Cette leçon résonne à la fin de 2020, pour des raisons sociales et politiques que je n’ai probablement pas besoin d’expliquer. Mais c’est aussi pourquoi la réalisation naissante de Mankiewicz et sa lente décision de se jeter sous le bus – en écrivant ce qui s’est avéré être non seulement son meilleur film, mais très probablement Hollywoodmeilleur film de – est si poignant. C’est une idée de la promesse du cinéma, mais aussi des limites du cinéma.
/cdn.vox-cdn.com/uploads/chorus_asset/file/22142458/mank3.jpg)
Netflix
Pendant ce temps, il est difficile d’ignorer l’ironie d’un film comme Mank produit par Netflix, un parvenu d’Hollywood, pour être visionné, principalement, sur les téléviseurs et les écrans d’ordinateurs portables. Le Hollywood dans lequel travaillait Herman J. Mankiewicz était au bord d’un virage, d’une perte d’innocence, alors que le système de studio commençait à stagner et que de nouvelles façons de faire des affaires apparaissaient à l’horizon. Un changement similaire se profile maintenant, dû en grande partie à un déclin de l’expérience communautaire d’aller au théâtre et à la mise en avant par les studios de films individualistes – «aller» sur de petits écrans. Il y a une leçon là-dedans, quelque part, même si je ne suis pas sûr que nous sachions ce que c’est avant d’avoir pris quelques années de distance.
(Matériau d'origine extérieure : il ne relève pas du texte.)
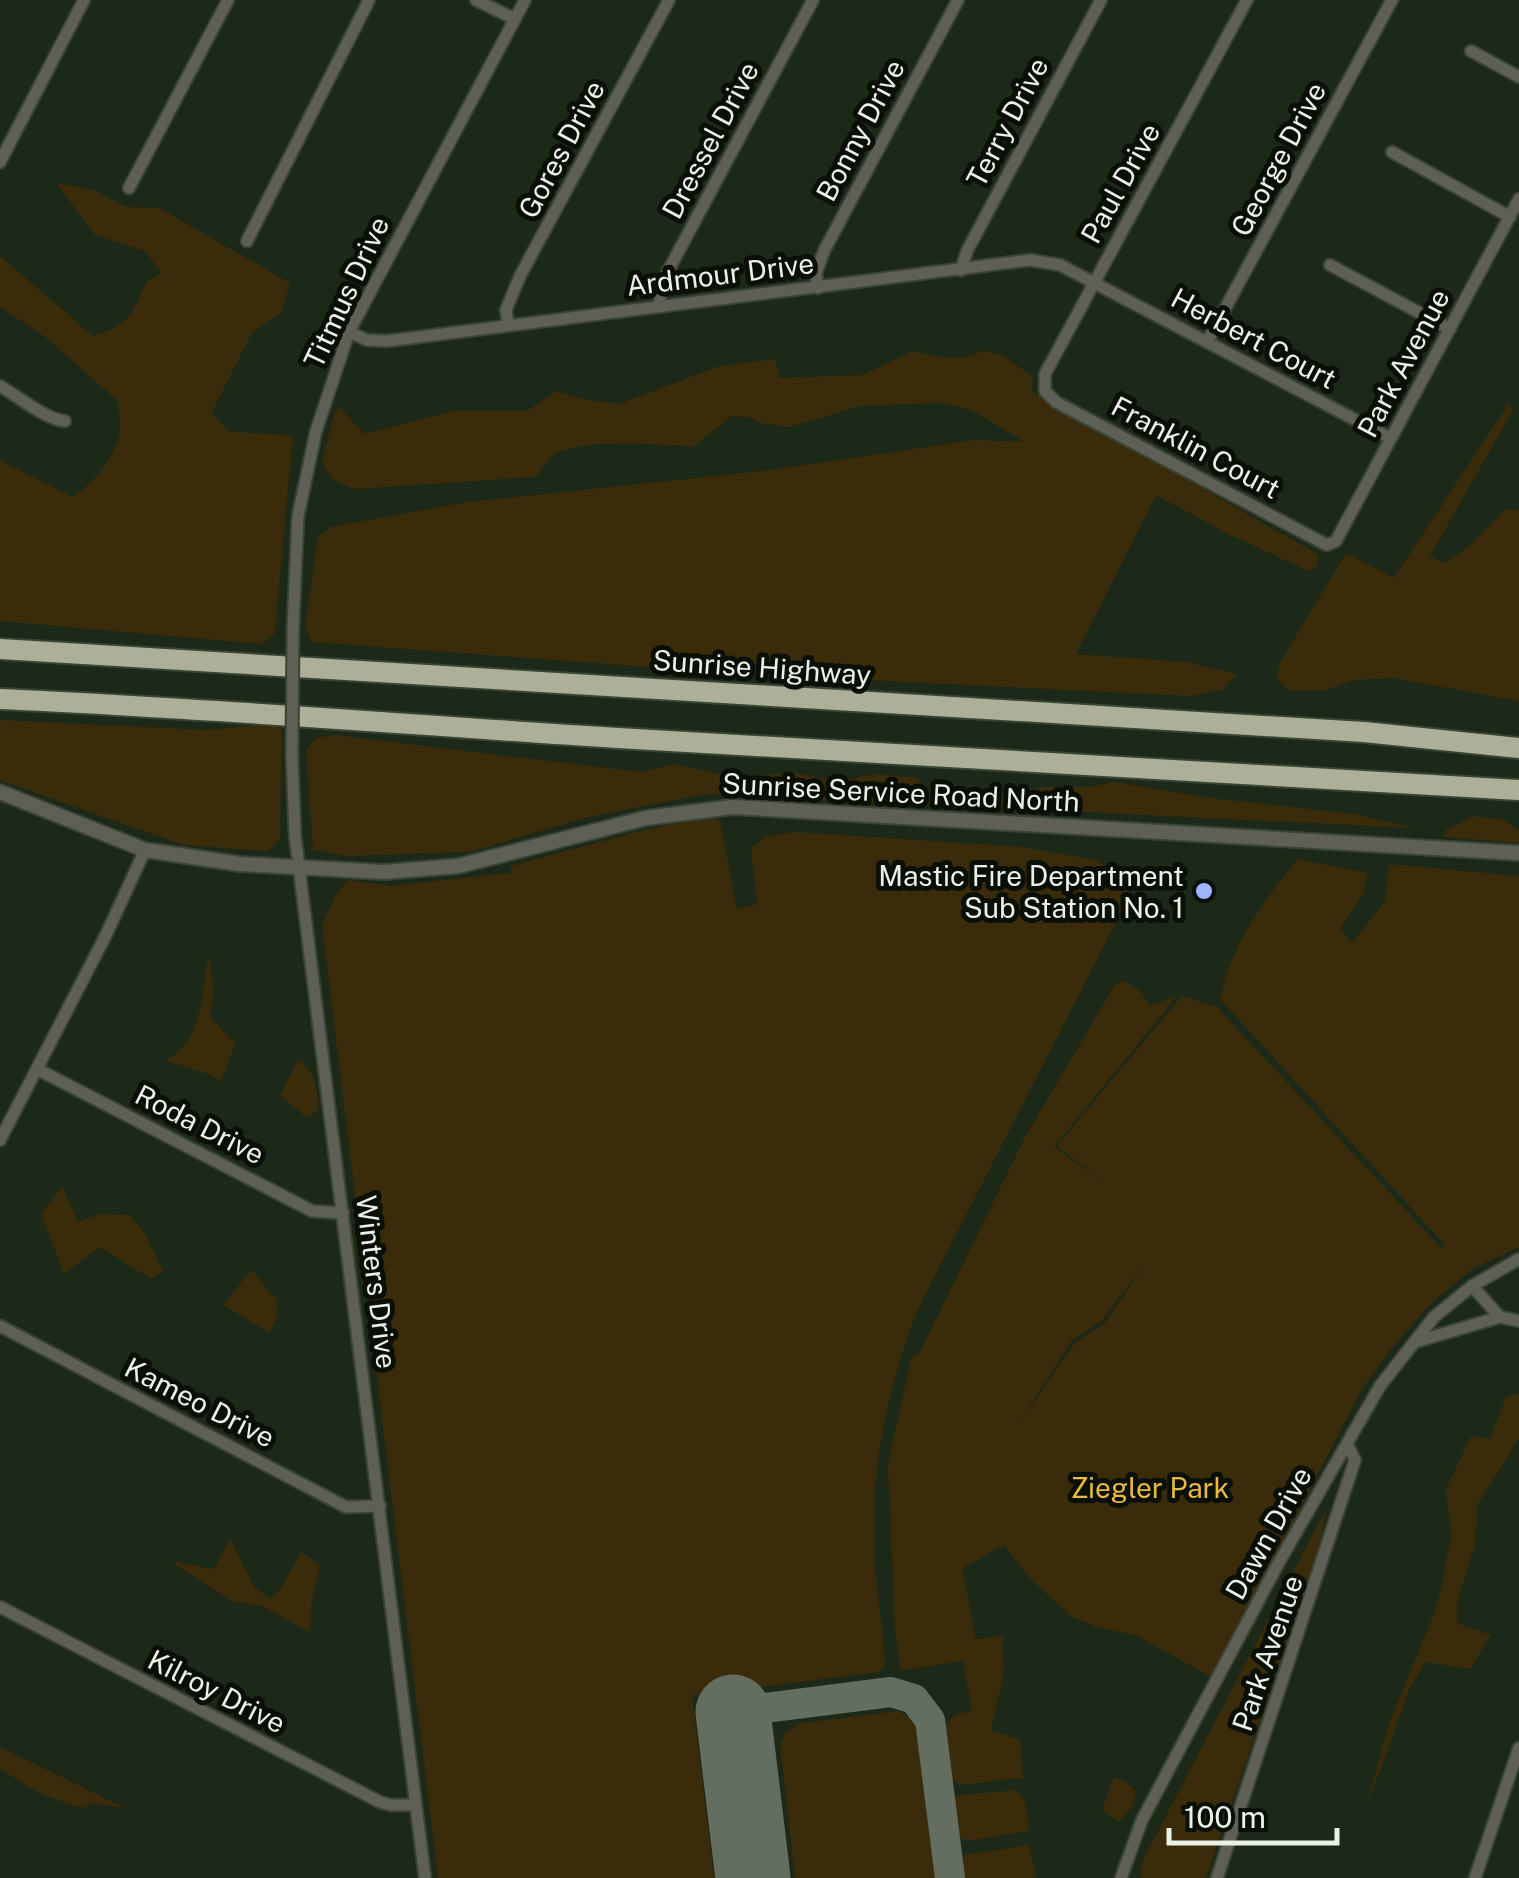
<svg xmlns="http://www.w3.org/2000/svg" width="1519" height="1878" font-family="'Public Sans',sans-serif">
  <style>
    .green { fill: #3a2c0a; fill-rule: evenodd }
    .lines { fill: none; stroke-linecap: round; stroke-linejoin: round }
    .taxiway { stroke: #646e60; stroke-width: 30 }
    .runway { stroke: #646e60; stroke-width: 75 }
    .minor-casing { stroke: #394435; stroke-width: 15 }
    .tertiary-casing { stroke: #394435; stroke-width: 18 }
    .motorway-casing { stroke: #394435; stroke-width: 24 }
    .minor { stroke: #5e5f55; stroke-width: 11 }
    .tertiary { stroke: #5e5f55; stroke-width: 14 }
    .motorway { stroke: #adb098; stroke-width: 20 }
    .minor-bridge-casing { stroke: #394435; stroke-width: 15; stroke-linecap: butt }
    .minor-bridge { stroke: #5e5f55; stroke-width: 11 }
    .poi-dot { fill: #a1b3fd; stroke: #0a0f08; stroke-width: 4 }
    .labels { text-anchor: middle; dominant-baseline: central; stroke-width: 10; stroke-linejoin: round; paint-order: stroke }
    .street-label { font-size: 28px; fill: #eaf2e7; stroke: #0a0f08 }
    .poi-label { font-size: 28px; fill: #eaf2e7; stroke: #0a0f08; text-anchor: end }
    .park-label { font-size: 28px; fill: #ecba41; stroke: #0a0f08 }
  </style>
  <rect width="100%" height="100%" fill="#1c2818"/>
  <!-- green -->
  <g class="green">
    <path d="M56,183l37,7 33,17 33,1 131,75 -8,29 -30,21 -40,79 16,19 65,5 -18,197 -13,11 -262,-23v-161l73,37c20,-14 35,-33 45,-56 4,-11 1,-28 0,-40l-74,-65 -44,-29v-51l93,80c38,-12 38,-22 55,-56l14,-7 -17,-22 -50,-16z"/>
    <path d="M984,350l19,6 30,21 -1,14 287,164 -1,11 -9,5 -79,-36 -74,-40 -80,159 110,8 51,12 -15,16 -31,6 -448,-22 -431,-32 -7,-15 13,-90 12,-10 137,-25 296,-31 212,-31 49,2 -54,-33 -30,-6 -79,3 -71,21 -30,-4 -10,-6 -19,-1 -38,31c-33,-3 -107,-8 -136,6 -9,5 -15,16 -21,24l-182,12 -22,-10 -10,-17 13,-52 5,-2 25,26 87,-23h75l30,-20 24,8 39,5 99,-38 56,-7 4,19 84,-3 50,-24c27,6 46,13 71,-1z"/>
    <path d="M1509,403l4,7 -83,146 15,7 25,-18 36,-36 13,2v190l-126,-23 -41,2 -29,11 -34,-1 -12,-11 2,-15 67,-111 48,25z"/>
    <path d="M0,720l207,10 64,-6 11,5 -2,110 -12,12 -85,-6 -183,-65z"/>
    <path d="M335,735l306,37 32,-8 67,14 51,-6 49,10 33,-8 45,4 7,11 37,9 31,-1 50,-10h45l26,-5 97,16 143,16 60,14 -707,-34 -119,23 -119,35 -122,4 -34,-6 -7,-100 10,-12z"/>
    <path d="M711,816l9,5 17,88 20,-5 -6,-56 15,-11 29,-5 227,15 74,13 32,22 2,13 -212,414c-29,75 -46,152 -44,234 1,41 9,82 11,123l-6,6 -187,23 22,183h-276l-116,-953 13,-29 13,-16 42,6 121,-13v-7l125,-34z"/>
    <path d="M1473,816l30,4 16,10v13l-76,-6 3,-7z"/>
    <path d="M1297,859l71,14 -4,19 -24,37 12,14 33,-42 4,-37 130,12v371l-45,21 -44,36 -39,45 -29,40 -149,289 -75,-42 -42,-9 -25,-11 -40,-36 -27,-35 -42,23 14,71 27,-3 1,37 -13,57 29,10 3,38 -63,7 -13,-11 -5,-45 12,-14 18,-4 -9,-50 -60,9 -3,-3 -5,-38 -7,-164 23,-107 9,-6 105,-215 91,-154 11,-1 15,11 7,13 28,-10 -123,151 52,36 -49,-37 125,-150 35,11 226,243 1,-6 -224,-245c12,-56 42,-95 77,-140zM1146,1263l-42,61 -29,19 -61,87 58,-90 30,-20z"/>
    <path d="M208,954l6,36 -4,27 25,27 -14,38 -8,-6 -49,-16c39,-15 39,-71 44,-106z"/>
    <path d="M298,1060c18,12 19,28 21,49l-12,9 -27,-23z"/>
    <path d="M62,1186l16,36 22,-8 30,1 15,19 18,37 -12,8 -51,-32 -36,27 -23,-60z"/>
    <path d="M252,1269l17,24 8,5 1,15 -8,20 -47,-28z"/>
    <path d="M1519,1393v45l-41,66 -3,40 -18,59v20l34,12 -21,34 -45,-7 -15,26 -44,121 22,-83 45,-110 9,-31 9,-50 -5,-46 25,-53 19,3 16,-42z"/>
    <path d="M1326,1509l-5,31 -26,80 -89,258h-66l3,-18z"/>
    <path d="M230,1539l25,49 15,11 11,-11 20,-36 19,13 -8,35 -2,32 -48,-26 -30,-5 -62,-40 44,8z"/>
    <path d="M898,1711l14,8 10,16 17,143h-144l-15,-133 6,-13 16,-9z"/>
    <path d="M0,1747l125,61 -33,-5 -8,5c-36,-9 -53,-18 -84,-40z"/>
    <path d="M1114,1777l10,3 12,12 -4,15 -13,15 -17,-12z"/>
    <path d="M1016,1790l9,11 4,30 -62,10c-17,-7 -16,-27 -12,-43l7,-3z"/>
    <path d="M1029,1845l7,33h-75l-2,-13 5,-10z"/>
  </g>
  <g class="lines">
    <!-- taxiway -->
    <path class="taxiway" d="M733,1712l158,-20 23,7 16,21 20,158"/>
    <!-- runway -->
    <path class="runway" d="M733,1712l20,166"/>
    <defs>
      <g id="minor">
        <path d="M476,0l39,19"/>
        <path d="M1247,0l-202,374v17l11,11 271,143 9,-4 183,-342"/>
        <path d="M1471,51l48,26"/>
        <path d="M1392,152l118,65"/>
        <path d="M0,162l84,-162"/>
        <path d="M129,188l99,-188"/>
        <path d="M247,241l122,-241"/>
        <path d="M1330,265l120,64"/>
        <path d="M961,270l6,-19 134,-251"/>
        <path d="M818,288l-2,-15 8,-22 134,-251"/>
        <path d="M660,306v-15l7,-18 146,-273"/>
        <path d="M508,324l-2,-14 14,-34 149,-276"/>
        <path d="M349,332l18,8 20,1 643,-81 30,5 330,173"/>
        <path d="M1207,342l185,-342"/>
        <path d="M0,386c19,11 45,33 65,35"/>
        <path d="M293,627l5,-111 18,-85 33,-99 176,-332"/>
        <path d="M292,755l3,80 130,1043"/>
        <path d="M37,1069l275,142 31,2"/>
        <path d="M0,1140l106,-205 39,-85"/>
        <path d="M1472,1286l28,31"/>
        <path d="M0,1326l346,181 34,-1"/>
        <path d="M1415,1342l85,-25 19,4"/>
        <path d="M0,1607l380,195 11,3h24"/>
        <path d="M1121,1878l21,-58 44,-83 92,-173 102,-178 54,-69 38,-31 47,-27"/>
        <path d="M1217,1878l138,-418 -8,-16"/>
        <path d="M1475,1878l44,-130"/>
      </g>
      <path id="tertiary" d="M0,792l145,58 95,14 144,8 74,-6 188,-48 87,-11 786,46"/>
      <g id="motorway">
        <path d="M0,649l1364,83 155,16"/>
        <path d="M0,699c206,9 412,26 618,39 300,20 601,32 901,52"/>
      </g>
    </defs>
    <!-- minor casing -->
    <use href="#minor" class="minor-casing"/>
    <!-- tertiary casing -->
    <use href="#tertiary" class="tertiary-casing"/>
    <!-- motorway casing -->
    <use href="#motorway" class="motorway-casing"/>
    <!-- minor -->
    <use href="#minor" class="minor"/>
    <!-- tertiary -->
    <use href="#tertiary" class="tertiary"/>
    <!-- motorway -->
    <use href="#motorway" class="motorway"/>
    <defs>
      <path id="minor-bridge" d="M292,755l1,-128"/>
    </defs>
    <!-- minor-bridge casing -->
    <use href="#minor-bridge" class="minor-bridge-casing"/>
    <!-- minor-bridge -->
    <use href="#minor-bridge" class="minor-bridge"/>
  </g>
  <!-- markers -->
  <circle class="poi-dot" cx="1204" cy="891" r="10"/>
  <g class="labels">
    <!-- street labels -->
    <g class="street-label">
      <text transform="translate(1007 122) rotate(-62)">Terry Drive</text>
      <text transform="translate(860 130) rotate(-62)">Bonny Drive</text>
      <text transform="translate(710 140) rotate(-62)">Dressel Drive</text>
      <text transform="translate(561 149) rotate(-62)">Gores Drive</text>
      <text transform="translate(1278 159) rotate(-62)">George Drive</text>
      <text transform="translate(1120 183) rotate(-61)">Paul Drive</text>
      <text transform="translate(720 274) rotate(-7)">Ardmour Drive</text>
      <text transform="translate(346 292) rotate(-65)">Titmus Drive</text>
      <text transform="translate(1254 338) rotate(28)">Herbert Court</text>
      <text transform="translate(1403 363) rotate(-62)">Park Avenue</text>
      <text transform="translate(1196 447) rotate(28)">Franklin Court</text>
      <text transform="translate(762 667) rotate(4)">Sunrise Highway</text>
      <text transform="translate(901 792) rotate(3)">Sunrise Service Road North</text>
      <text transform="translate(200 1124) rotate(27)">Roda Drive</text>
      <text transform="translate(377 1282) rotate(83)">Winters Drive</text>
      <text transform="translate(200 1402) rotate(27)">Kameo Drive</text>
      <text transform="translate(1268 1533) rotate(-61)">Dawn Drive</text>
      <text transform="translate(1267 1653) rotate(-71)">Park Avenue</text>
      <text transform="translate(217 1691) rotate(27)">Kilroy Drive</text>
    </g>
    <!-- poi labels -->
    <g class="poi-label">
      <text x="1184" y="875">Mastic Fire Department<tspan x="1184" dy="32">Sub Station No. 1</tspan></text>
    </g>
    <!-- park labels -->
    <g class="park-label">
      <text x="1150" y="1487">Ziegler Park</text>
    </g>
  </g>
  <!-- scale -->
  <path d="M1169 1828v15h168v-15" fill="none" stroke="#eaf2e7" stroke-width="5"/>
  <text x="1184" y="1828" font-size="30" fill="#eaf2e7" stroke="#0a0f08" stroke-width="8" paint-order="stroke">100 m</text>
</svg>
Mais ce qui est évident, de Mank, est que les films ne sont pas conçus pour sauver qui que ce soit. Ils ne l’ont jamais été. Ils peuvent être transformateurs; ils peuvent faire du bien dans le monde; ils peuvent changer les perspectives des gens de plusieurs manières. Mais pas simplement parce que ce sont des films. Tout impact d’un film est le résultat d’un artiste qui choisit de regarder au-delà du bout de son nez et de faire quelque chose de vulnérable, de sensé et de risqué. Entrer dans l’expérience de quelqu’un d’autre à travers un film est différent d’être présenté avec des statistiques ou des polémiques.
Lorsque les personnes au pouvoir exploitent l’image en mouvement au profit de leurs propres fins, elles font exactement le contraire de sauver le monde. Quoi Mank suggère que oser prendre les films (et, par extension, la télévision) au sérieux, et les voir pour le signe culturel qu’ils sont, demande du courage et peut-être un peu d’insouciance. Il n’y a aucune garantie que vos efforts seront récompensés. Ça ne fait rien. C’est un travail qui en vaut la peine.
Mank première le 4 décembre sur Netflix.